▶ ASSIGNMENT A
Translate this sentence from the article on US Middle East policy into French: "This decade has been a wild ride for US foreign policy in the Middle East."

EXTRACT PROVIDED Block Start

US policy in Middle East: 10 defining moments from decade
A time for deals and a time for bombs. A time for diplomacy and a time for angry tweets. A time for aggression and a time for retreats.
This decade has been a wild ride for US foreign policy in the Middle East.
There were some whiplashes and U-turns between the presidencies of Barack Obama and Donald Trump. Global attitudes shifted. Some things remained the same.
What is certain is that after the election of Trump in 2016, US partisan politics have seeped into Washington's foreign policy like never before.
To highlight those changes, Middle East Eye has revisited 10 moments that defined US policy in the Middle East over the past 10 years:
As a candidate, Obama made his opposition to the Iraq war a focal point of his 2008 successful presidential campaign. Still, the new decade showed that he was not opposed to the use of force.
On 19 March 2011, Obama authorised US troops to participate in a Nato-led global coalition against then Libyan leader Muammar Gaddafi - continuing a trend of so-called humanitarian military interventions.
Still, the intervention in Libya was drastically different from George W Bush's wars in Iraq and Afghanistan. With no boots on the ground, the Obama administration emphasised cooperation with allied nations in a "leading from behind" approach that would define the White House's foreign policy over the next five years.

EXTRACT PROVIDED Block End
DATA SHOWN Block Start

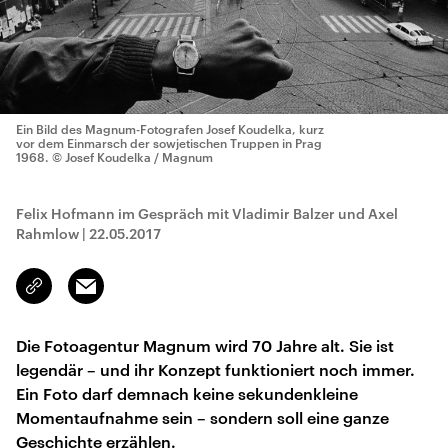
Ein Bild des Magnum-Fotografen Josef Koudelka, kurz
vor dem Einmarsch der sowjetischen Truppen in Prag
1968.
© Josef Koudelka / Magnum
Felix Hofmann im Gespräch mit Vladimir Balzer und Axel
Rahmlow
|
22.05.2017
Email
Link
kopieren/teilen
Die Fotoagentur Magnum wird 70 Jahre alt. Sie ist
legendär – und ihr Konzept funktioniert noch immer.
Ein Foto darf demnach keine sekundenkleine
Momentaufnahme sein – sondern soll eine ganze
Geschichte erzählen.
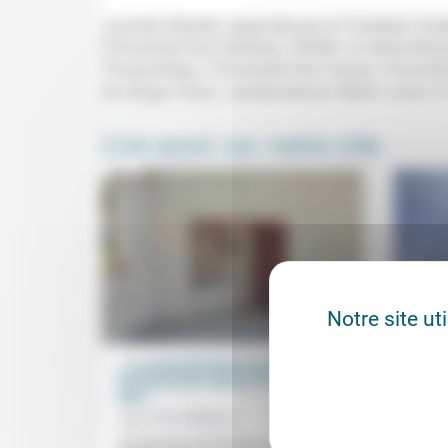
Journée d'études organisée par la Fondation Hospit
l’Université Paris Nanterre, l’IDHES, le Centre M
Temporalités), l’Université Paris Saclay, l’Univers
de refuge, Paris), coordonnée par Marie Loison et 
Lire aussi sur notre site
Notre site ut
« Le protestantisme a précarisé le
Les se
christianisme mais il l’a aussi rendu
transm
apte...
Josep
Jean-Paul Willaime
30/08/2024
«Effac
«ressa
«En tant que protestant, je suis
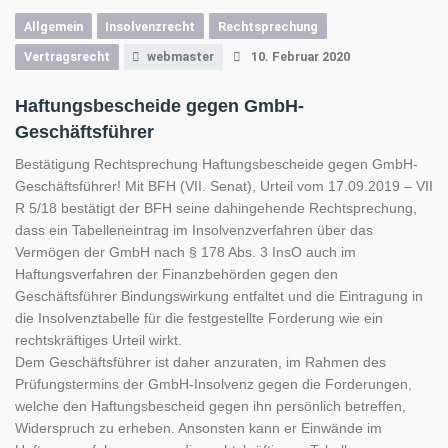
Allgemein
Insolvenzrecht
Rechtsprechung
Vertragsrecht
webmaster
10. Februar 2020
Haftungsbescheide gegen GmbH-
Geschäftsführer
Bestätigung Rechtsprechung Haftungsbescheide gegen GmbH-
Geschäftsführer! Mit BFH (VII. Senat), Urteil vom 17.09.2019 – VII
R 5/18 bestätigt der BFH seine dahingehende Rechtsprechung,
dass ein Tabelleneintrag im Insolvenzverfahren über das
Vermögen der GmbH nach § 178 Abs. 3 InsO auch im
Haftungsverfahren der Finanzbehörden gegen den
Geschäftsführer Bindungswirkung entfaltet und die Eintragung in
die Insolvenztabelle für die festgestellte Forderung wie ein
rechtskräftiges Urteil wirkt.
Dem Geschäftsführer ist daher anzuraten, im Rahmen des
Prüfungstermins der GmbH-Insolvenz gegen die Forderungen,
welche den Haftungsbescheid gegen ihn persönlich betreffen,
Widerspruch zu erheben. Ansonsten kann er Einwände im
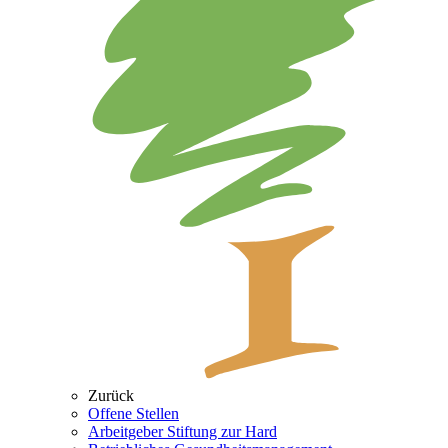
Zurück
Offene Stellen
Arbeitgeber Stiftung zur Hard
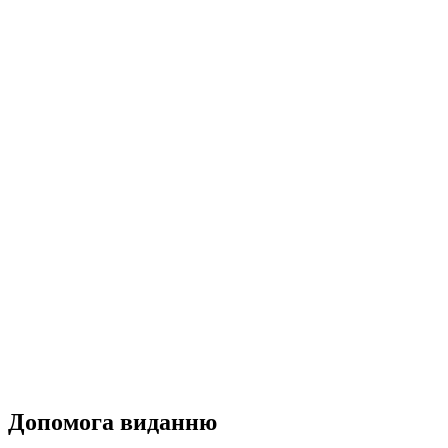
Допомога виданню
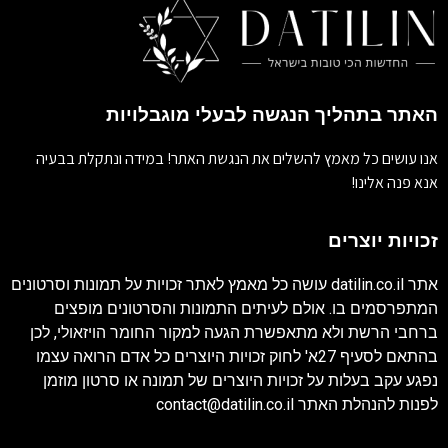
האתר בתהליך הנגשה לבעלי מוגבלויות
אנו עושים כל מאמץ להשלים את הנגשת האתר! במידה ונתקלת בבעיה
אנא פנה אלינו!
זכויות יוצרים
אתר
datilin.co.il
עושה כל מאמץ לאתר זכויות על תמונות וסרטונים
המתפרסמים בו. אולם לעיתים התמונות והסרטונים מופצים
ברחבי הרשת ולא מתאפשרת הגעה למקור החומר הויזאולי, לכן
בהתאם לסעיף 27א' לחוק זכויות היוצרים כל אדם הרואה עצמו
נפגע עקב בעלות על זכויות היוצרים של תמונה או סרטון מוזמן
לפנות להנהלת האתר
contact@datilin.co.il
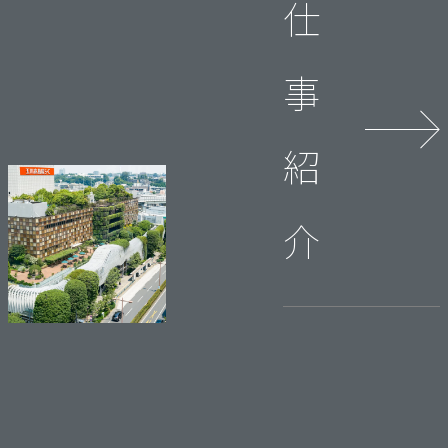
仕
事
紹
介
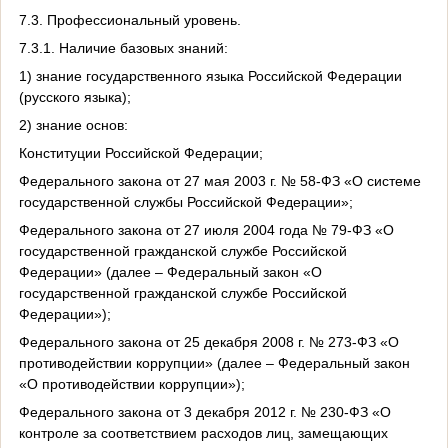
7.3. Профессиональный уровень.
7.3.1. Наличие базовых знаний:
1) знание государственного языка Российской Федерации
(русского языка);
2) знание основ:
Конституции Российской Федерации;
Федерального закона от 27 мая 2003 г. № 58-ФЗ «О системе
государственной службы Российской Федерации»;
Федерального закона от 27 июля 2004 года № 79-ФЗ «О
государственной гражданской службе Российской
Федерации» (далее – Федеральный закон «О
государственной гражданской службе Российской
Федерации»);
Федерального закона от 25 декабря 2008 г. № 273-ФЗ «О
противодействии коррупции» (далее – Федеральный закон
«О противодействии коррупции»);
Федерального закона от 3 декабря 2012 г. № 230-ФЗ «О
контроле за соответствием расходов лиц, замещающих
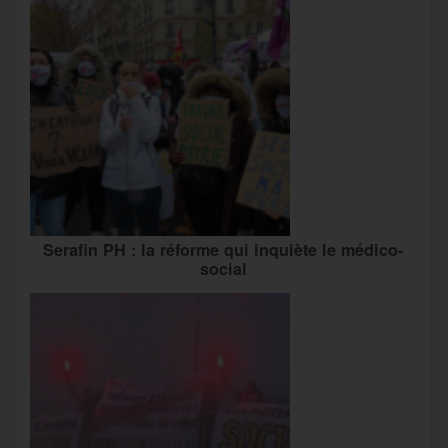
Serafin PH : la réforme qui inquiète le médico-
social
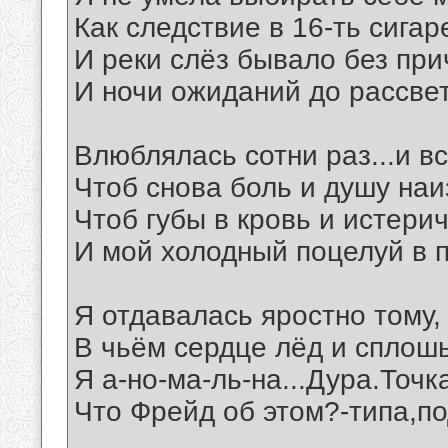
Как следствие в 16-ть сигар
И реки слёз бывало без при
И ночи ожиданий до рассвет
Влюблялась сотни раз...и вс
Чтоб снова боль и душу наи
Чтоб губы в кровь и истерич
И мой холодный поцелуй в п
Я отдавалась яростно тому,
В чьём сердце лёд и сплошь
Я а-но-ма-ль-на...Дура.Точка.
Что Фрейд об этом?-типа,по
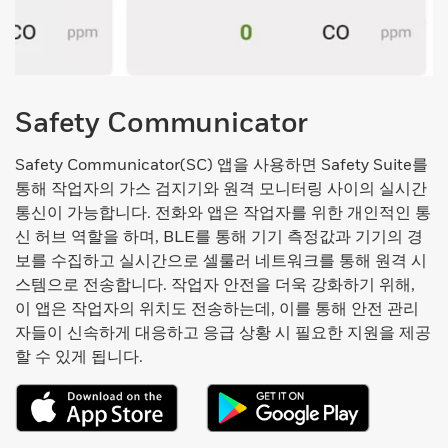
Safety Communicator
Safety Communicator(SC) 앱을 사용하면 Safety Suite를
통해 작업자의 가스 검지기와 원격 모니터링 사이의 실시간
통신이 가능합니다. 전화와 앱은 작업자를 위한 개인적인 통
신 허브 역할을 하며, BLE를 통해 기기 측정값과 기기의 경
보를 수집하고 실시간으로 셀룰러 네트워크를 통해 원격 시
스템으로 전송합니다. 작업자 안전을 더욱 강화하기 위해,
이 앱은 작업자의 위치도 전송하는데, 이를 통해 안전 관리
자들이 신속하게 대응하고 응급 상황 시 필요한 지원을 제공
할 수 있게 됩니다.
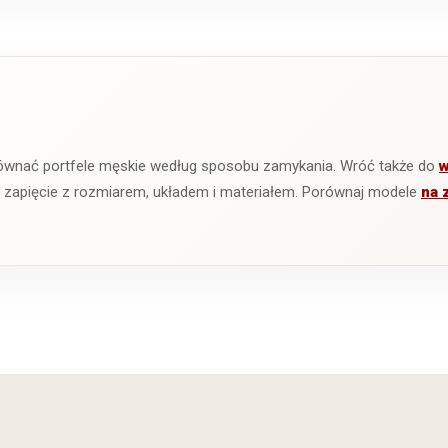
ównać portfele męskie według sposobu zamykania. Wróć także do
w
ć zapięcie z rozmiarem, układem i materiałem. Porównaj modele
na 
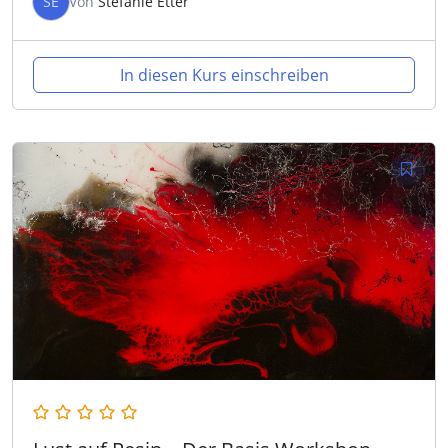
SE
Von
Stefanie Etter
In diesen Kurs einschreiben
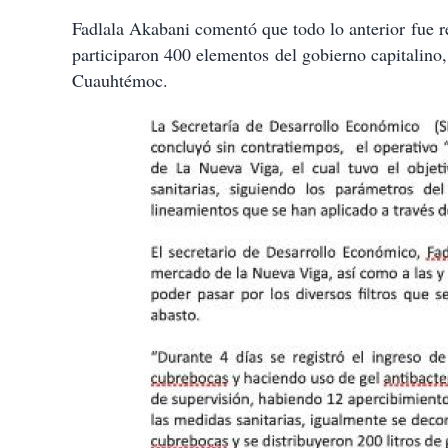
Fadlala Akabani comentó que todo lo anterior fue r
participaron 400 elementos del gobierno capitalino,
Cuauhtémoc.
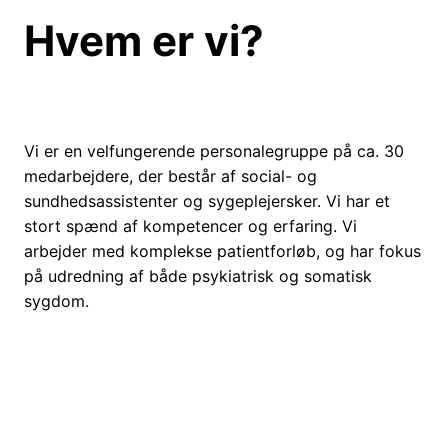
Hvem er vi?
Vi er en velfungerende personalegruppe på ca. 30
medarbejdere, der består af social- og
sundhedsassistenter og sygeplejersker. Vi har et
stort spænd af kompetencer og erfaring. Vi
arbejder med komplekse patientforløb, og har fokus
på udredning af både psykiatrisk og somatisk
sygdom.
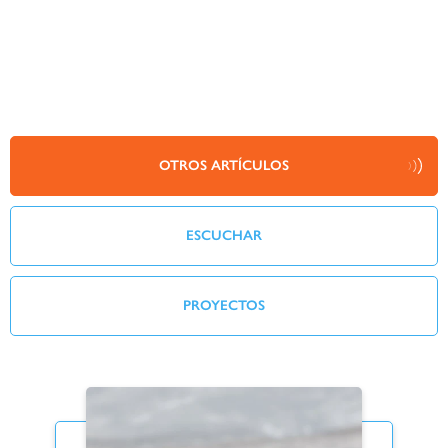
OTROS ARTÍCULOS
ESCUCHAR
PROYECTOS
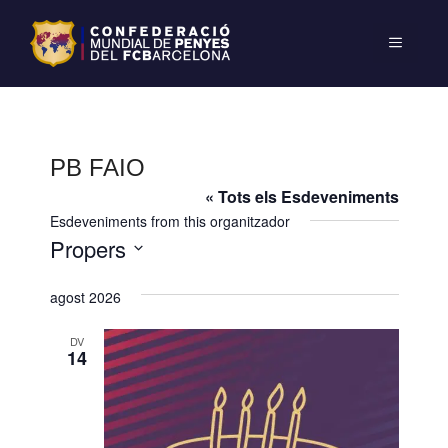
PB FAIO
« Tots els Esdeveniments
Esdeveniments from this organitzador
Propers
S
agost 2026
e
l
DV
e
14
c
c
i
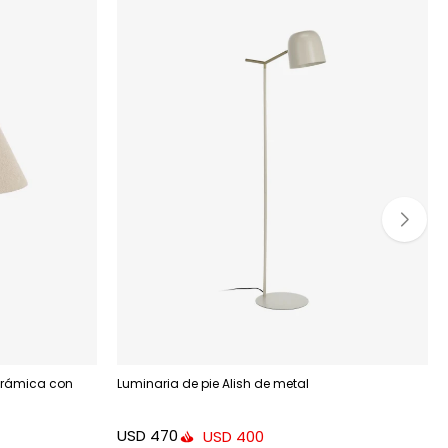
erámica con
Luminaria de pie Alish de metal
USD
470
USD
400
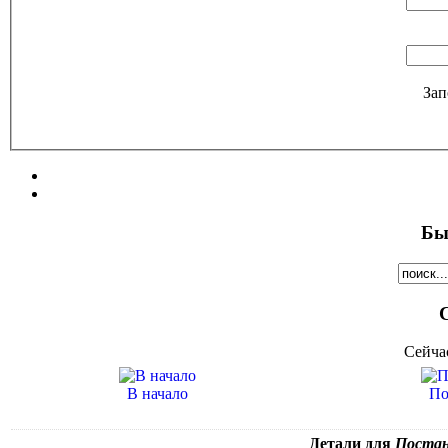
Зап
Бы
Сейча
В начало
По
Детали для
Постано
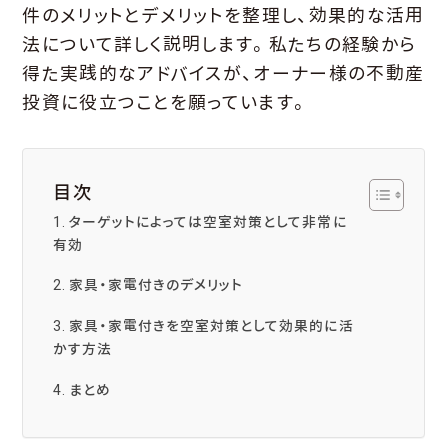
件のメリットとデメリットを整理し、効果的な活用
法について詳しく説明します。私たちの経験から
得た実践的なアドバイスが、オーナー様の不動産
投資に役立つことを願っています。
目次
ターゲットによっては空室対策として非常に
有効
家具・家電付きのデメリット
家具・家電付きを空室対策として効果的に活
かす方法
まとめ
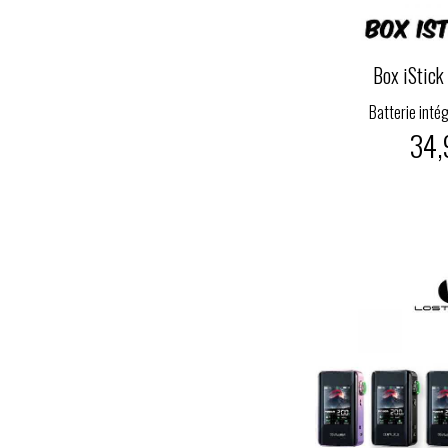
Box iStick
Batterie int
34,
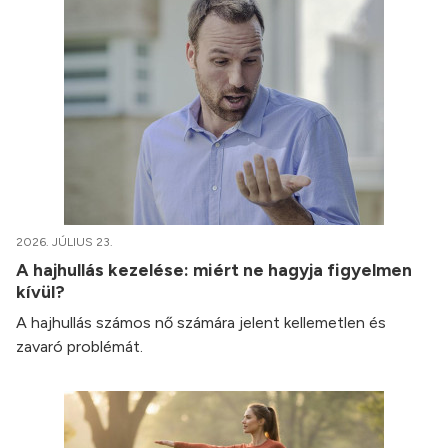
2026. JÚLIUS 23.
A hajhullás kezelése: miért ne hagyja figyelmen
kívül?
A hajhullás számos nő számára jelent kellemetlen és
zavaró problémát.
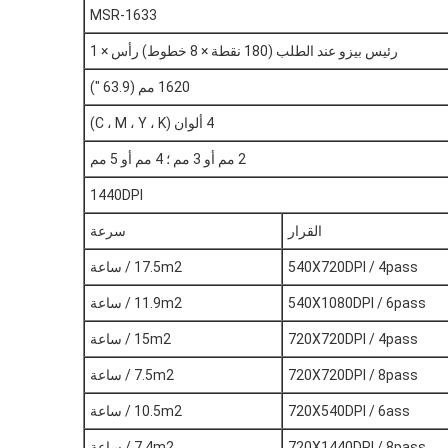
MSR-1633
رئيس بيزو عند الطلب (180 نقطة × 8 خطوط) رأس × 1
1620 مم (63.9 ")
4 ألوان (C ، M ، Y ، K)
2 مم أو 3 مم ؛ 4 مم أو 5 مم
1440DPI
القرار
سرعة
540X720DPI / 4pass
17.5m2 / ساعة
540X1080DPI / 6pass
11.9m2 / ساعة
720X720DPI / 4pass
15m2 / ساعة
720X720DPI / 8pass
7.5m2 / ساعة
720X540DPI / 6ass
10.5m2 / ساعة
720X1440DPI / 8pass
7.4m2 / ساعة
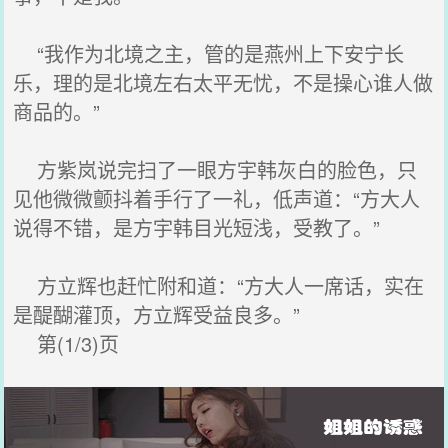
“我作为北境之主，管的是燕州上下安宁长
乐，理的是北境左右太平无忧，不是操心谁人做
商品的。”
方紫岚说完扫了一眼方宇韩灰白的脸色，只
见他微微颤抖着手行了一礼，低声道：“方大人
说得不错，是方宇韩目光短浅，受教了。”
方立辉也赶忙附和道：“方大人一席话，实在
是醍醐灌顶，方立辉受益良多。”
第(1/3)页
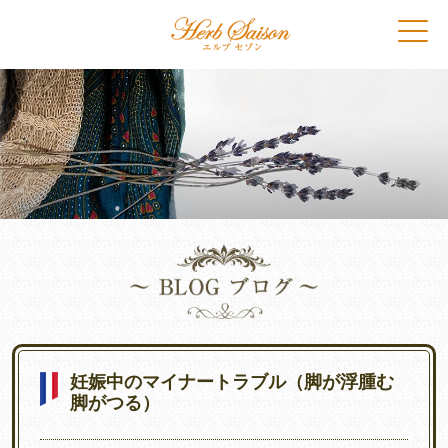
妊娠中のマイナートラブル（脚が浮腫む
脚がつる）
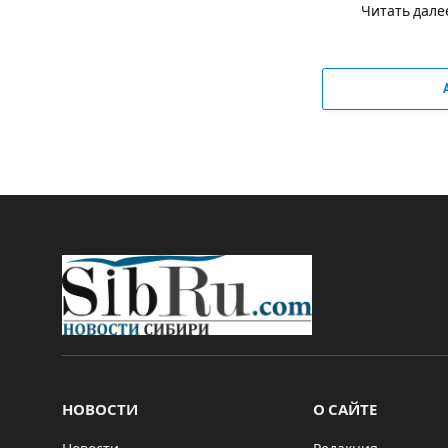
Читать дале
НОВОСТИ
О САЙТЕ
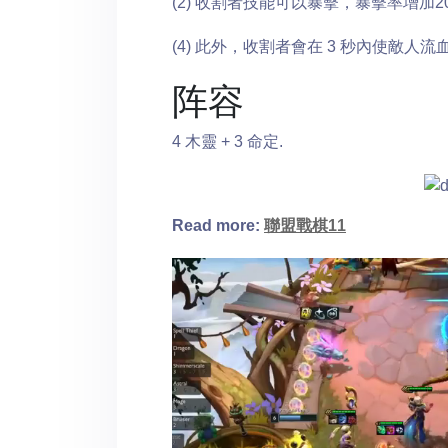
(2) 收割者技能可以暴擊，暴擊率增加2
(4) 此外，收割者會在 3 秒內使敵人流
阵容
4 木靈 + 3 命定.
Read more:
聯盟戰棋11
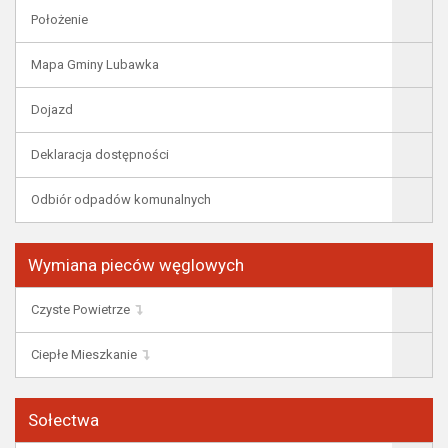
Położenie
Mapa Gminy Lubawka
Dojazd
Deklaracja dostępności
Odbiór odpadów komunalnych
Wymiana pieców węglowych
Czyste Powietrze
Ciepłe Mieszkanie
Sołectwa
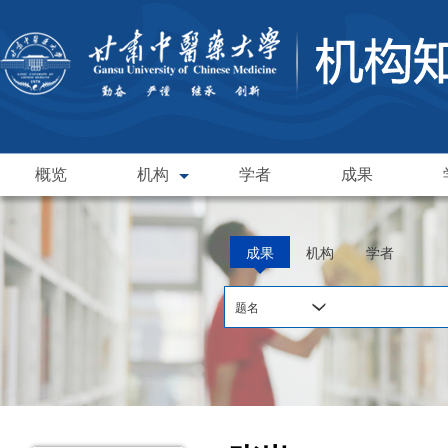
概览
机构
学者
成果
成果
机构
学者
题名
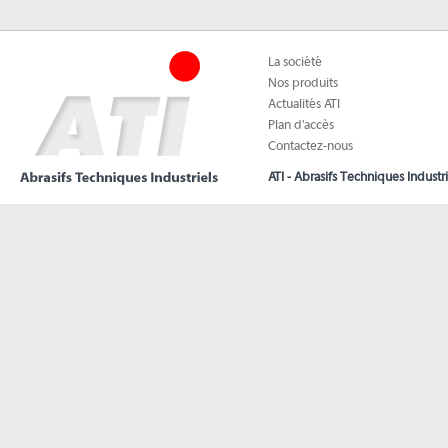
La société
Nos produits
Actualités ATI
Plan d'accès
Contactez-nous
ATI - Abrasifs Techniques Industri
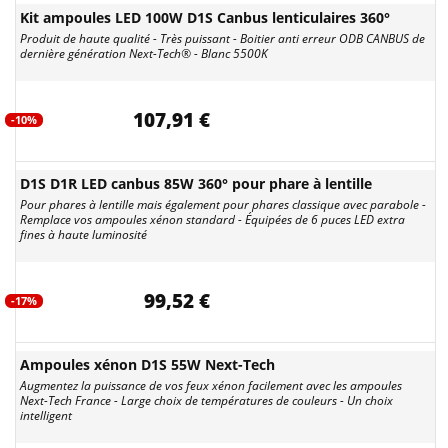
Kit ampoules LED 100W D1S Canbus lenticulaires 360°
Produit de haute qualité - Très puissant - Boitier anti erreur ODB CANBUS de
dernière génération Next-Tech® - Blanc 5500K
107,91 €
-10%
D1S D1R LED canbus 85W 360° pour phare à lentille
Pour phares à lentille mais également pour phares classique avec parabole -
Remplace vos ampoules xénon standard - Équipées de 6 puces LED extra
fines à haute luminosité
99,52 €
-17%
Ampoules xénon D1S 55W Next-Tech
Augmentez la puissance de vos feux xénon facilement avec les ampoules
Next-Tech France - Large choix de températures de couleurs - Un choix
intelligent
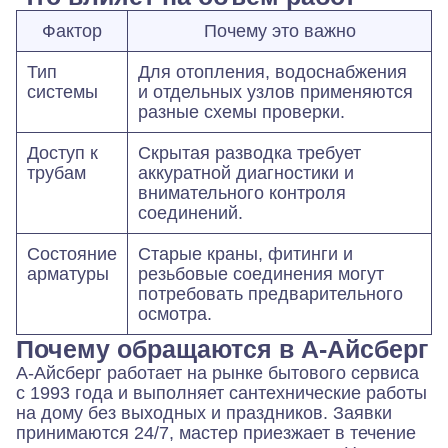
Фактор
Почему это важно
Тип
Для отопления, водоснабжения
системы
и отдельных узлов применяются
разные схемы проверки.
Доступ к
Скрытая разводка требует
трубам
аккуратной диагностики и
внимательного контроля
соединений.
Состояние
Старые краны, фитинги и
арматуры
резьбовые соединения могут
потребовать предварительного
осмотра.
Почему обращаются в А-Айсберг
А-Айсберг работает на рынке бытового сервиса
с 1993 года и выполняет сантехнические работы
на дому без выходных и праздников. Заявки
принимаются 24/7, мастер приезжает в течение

DATA SHOWN Block End

▶ ASSIGNMENT B
List every line of the rows above that contains the string "Magnum", treating uppercase and lowercase as different.

▶ TASK ANSWER A
Cette décennie a été une véritable montagne russe pour la politique étrangère américaine au Moyen-Orient.

▶ TASK ANSWER B
Ein Bild des Magnum-Fotografen Josef Koudelka, kurz
© Josef Koudelka / Magnum
Die Fotoagentur Magnum wird 70 Jahre alt. Sie ist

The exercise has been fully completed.